What is the meaning of Christmas anyway? Is it a celebration of the birth of Jesus Christ?
The birth of Santa Claus?
The birth of excessive spending?
Not being raised with any particular religion, I have always been a little unclear on the concept of Christmas, and I think I am passing that confusion right on to my own kids. I mean Santa came and everything, don’t get me wrong. He even left hand-written notes in their stockings, which were tucked in with a pile of carefully wrapped gifts, next to the tropical houseplant we had converted into a Carribean Charlie Brown Christmas tree. We couldn’t bear to buy a plastic tree, and of course we couldn’t go out into the woods and chop one down, so there it was. As I burned the edges and wrote the notes in my best calligraphic hand, I wondered why I was pretending to be an overweight old man in a red fur outfit anyway.
When on or around December 22nd, Nicole spied a shiny pink bicycle hidden in Junie’s closet, she came running to me, eyes happy and sparkling, and said, “Hey! Santa brought me a bike!”
My reply was right out of Gentle Honest Parenting 101. “You aren’t supposed to be in Dad’s closet, get out of there! ” I barked, inner panic ensuing. She found us out. Seeing the fierceness in my eyes, her sparkle started to dim. When I said, “That bike isn’t for you anyway, it is for a kid at school, we have to deliver it to her. It’s not yours.” Poof. The sparkle had vanished completely.

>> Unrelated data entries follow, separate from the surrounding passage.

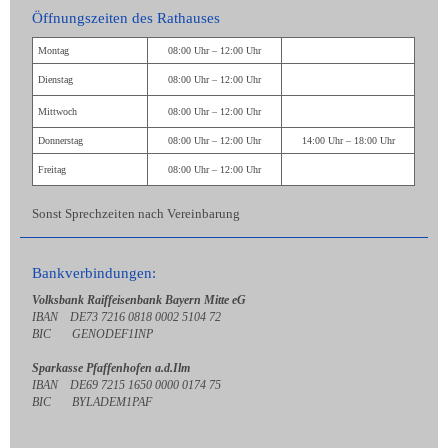
Öffnungszeiten des Rathauses
Montag
08:00 Uhr – 12:00 Uhr
Dienstag
08:00 Uhr – 12:00 Uhr
Mittwoch
08:00 Uhr – 12:00 Uhr
Donnerstag
08:00 Uhr – 12:00 Uhr
14:00 Uhr – 18:00 Uhr
Freitag
08:00 Uhr – 12:00 Uhr
Sonst Sprechzeiten nach Vereinbarung
Bankverbindungen:
Volksbank Raiffeisenbank Bayern Mitte eG
IBAN DE73 7216 0818 0002 5104 72
BIC GENODEF1INP
Sparkasse Pfaffenhofen a.d.Ilm
IBAN DE69 7215 1650 0000 0174 75
BIC BYLADEM1PAF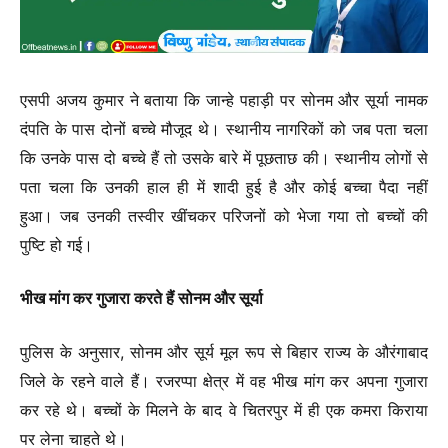
एसपी अजय कुमार ने बताया कि जान्हे पहाड़ी पर सोनम और सूर्या नामक
दंपति के पास दोनों बच्चे मौजूद थे। स्थानीय नागरिकों को जब पता चला
कि उनके पास दो बच्चे हैं तो उसके बारे में पूछताछ की। स्थानीय लोगों से
पता चला कि उनकी हाल ही में शादी हुई है और कोई बच्चा पैदा नहीं
हुआ। जब उनकी तस्वीर खींचकर परिजनों को भेजा गया तो बच्चों की
पुष्टि हो गई।
भीख मांग कर गुजारा करते हैं सोनम और सूर्या
पुलिस के अनुसार, सोनम और सूर्य मूल रूप से बिहार राज्य के औरंगाबाद
जिले के रहने वाले हैं। रजरप्पा क्षेत्र में वह भीख मांग कर अपना गुजारा
कर रहे थे। बच्चों के मिलने के बाद वे चितरपुर में ही एक कमरा किराया
पर लेना चाहते थे।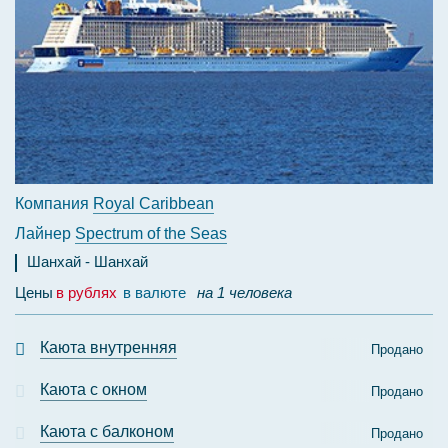
Компания
Royal Caribbean
Лайнер
Spectrum of the Seas
Шанхай
Шанхай
Цены
в рублях
в валюте
на 1 человека
Каюта внутренняя
Продано
Каюта с окном
Продано
Каюта с балконом
Продано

“What’s her name?” she asked. “The girl whose bike it is?”
Without missing a beat, I said
“You’re lying.” she said. She looked at me point blank and demanded “Tell me, is Santa real?”
I launched into a conversation about how he is a symbol of love and generosity, and about the miracle of magic that exists within all of us.
She went running up the stairs to corroborate this information with her sixteen year old brother.
“Elias! Santa is just a symbol! Like a heart!” I could tell she was ok with that information, but on a visceral level, she knew she was supposed to be disappointed. She found some tears to demonstrate her allegiance to the idea of Santa, and big brother comforted her to say yes, Santa is real. He had remembered the magic as a young child, and did not want to see her lose the magic at the tender age of seven.
He pieced back the sparkle and returned it to her eyes, vaguely and strategically cradling the myth protectively back into her heart.
So the delusion continues and evolves in a convoluted layer of “stories”. Mother to
daughter, she to herself, and brother to sister.
As uncomfortable as I feel with the lying piece of the Santa fable, I distinctly remember feeling gypped of the magic. Our parents couldn’t handle the lying piece at all, so they told us straight up, it is just a story, there is no Santa Claus, period. I tried to gain some power back to fill this loss when I was about seven or eight by corralling my neighbor in the stairwell and telling her “There is no such thing as Santa Claus, Jeannie. It is a lie.” She was crestfallen, and I didn’t understand why. But I do remember feeling as though I was missing out on something special. I wanted to feel crestfallen at the news, too.
As parents, we are continually guiding the fragile vessel that carries our childrens’ lives. We can only hope we are steering it in the right direction, giving the right advice, telling the best stories, guiding it in the way we think is best at each given moment. It is what we can do. Eventually, they will take the oars and paddle it in the way they see fit. Maybe they have been holding the oars all along. Maybe the reality is that we have no control over where or how the boat goes, how the buds will unfold,
what their lives will offer them.
We don’t know what type of magic and possibilities might come along,
who and what will end up settling in to stay,
and which parts of their vessel they will have to work tooth and nail to scrub off.
So on this, our first Christmas day in Port of Spain, we had finished the Santa activities, played with some of the Christmas toys, read some of the Christmas books, and packed our gear up to head out to what is the closest thing to church that we have found here. We planned to take a hike through the jungle path that leads to the Maracas Waterfall.
As we began our drive, we quickly realized that a hike was not in our future, due to the steady gray drizzle of rain that did not look like it was going to stop.
So, we rode around the city rather aimlessly, and took it all in. While the kids dozed off, Junie drove, and I did some drive by shootings with my camera.
Merry Christmas everyone.
May we always remember to see and take in the magic our lives have to offer, whatever form it may take.
When you can’t find the magic, take the pieces that are coming undone and tie them together,
however you need to,
until you feel the sparkle in your eyes returning.
God Bless us, everyone! Happy Holidays from Vermont, where the snow is falling fast. Thinking of you all.